Fios, enrolados ou não, cestas, garfos, quadrados, esferas, lampiões, ares condicionados, cães, gatos, nomes próprios, expressões corriqueiras e diferentes sensações, nada escapa ao atento assuntar e à fértil imaginação de quem se propõe a enfocá-los, discuti-los e até mesmo os recriar perante o mundo. Da curiosidade em resolver simples problema mecânico à de rever conceitos, personagens e situações, o escultor dirige seu cinzel mental aos mais variados casos e deles erige novas imagens e ideias em formato lírico, sem prescindir de boa dose de humor.
A casa do artista em Anta converte-se em atrativo cultural, tamanha a quantidade de obras que oferece: são paredes, cadeiras, mesas, árvores e muito mais, decorados com rimas, sentimento e inventividade. Assim como a Casa de Neruda, no Chile, a de Guggiari, no Paraguai, e outras mundo afora, o solar de Hilton constitui ponto de referência local e bem-vindo lembrete do quanto a arte faz crescer.
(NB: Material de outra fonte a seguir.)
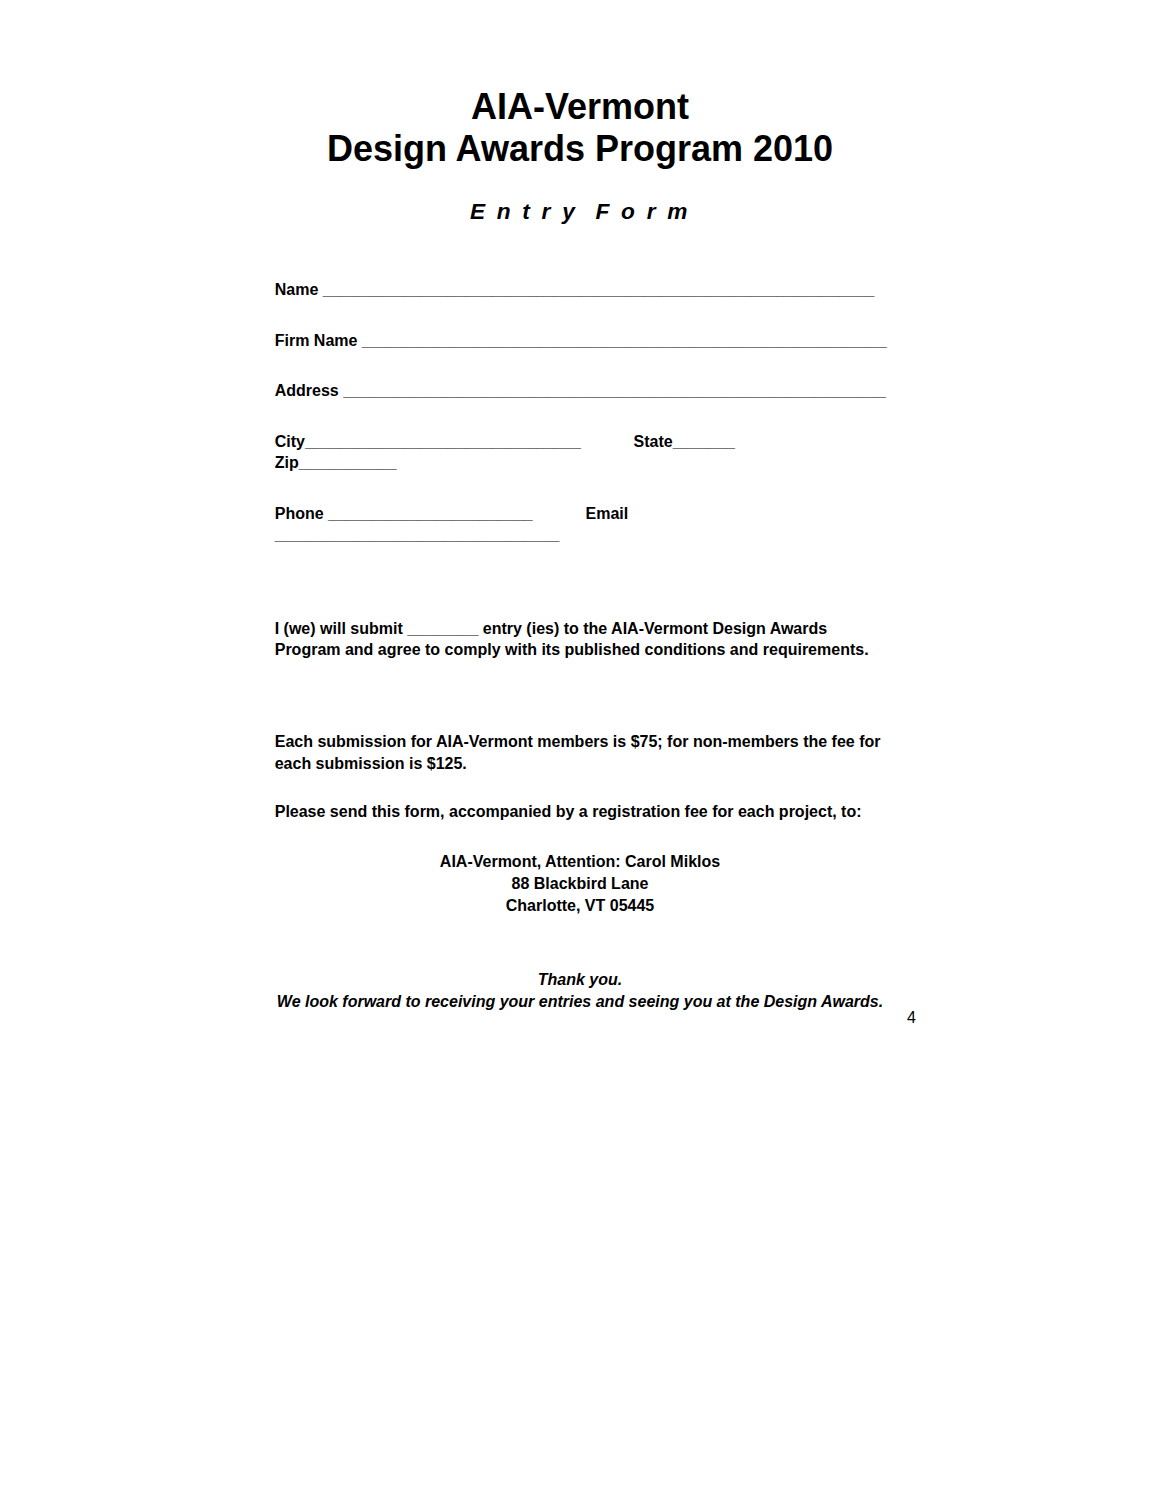AIA-VermontDesign Awards Program 2010
E n t r y F o r m
Name ______________________________________________________________
Firm Name ___________________________________________________________
Address _____________________________________________________________
City_______________________________ State_______ Zip___________
Phone _______________________ Email ________________________________
I (we) will submit ________ entry (ies) to the AIA-Vermont Design Awards Program and agree to comply with its published conditions and requirements.
Each submission for AIA-Vermont members is $75; for non-members the fee for each submission is $125.
Please send this form, accompanied by a registration fee for each project, to:
AIA-Vermont, Attention: Carol Miklos
88 Blackbird Lane
Charlotte, VT 05445
Thank you.
We look forward to receiving your entries and seeing you at the Design Awards.
4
Apesar do amor à sua localidade, o poeta já cresceu além dela e vê-se obrigado pelo dom de sua poesia a viajar a outros logradouros, física ou espiritualmente. Hilton Alvine (seu nome completo) integra, por exemplo, a Seção Petrópolis da União Brasileira de Trovadores. Poderá, certamente, vir ainda a alçar outros voos logo que essa praga do vírus Covid-19 voltar a permitir a livre circulação.
Para concluir esta ode a quem merece, transcrevo um de meus favoritos dentre os versos do escultor/poeta de Anta:
“Todo início tem partida,
Todo final tem chegada.
Necessário é na vida
Fazer bem a caminhada.”
Felicitações pela caminhada tão bem feita que você vem conseguindo, Campeão! É como ele gosta de chamar os amigos e eles costumam chamá-lo também, em fraternal reciprocidade.
Valeu, meu primo!
P.S.: quem se interessar, pode buscar Hilton Alvine, Quadros, Versos & Miscelânea, Editora do Autor, Ponte Nova, MG, 2013.
Acerca da cidade-musa de meu primo, escrevi “Nos tempos do Anta” (Afinal de Contos..., editora Illuminare, Torres, RS, 2019).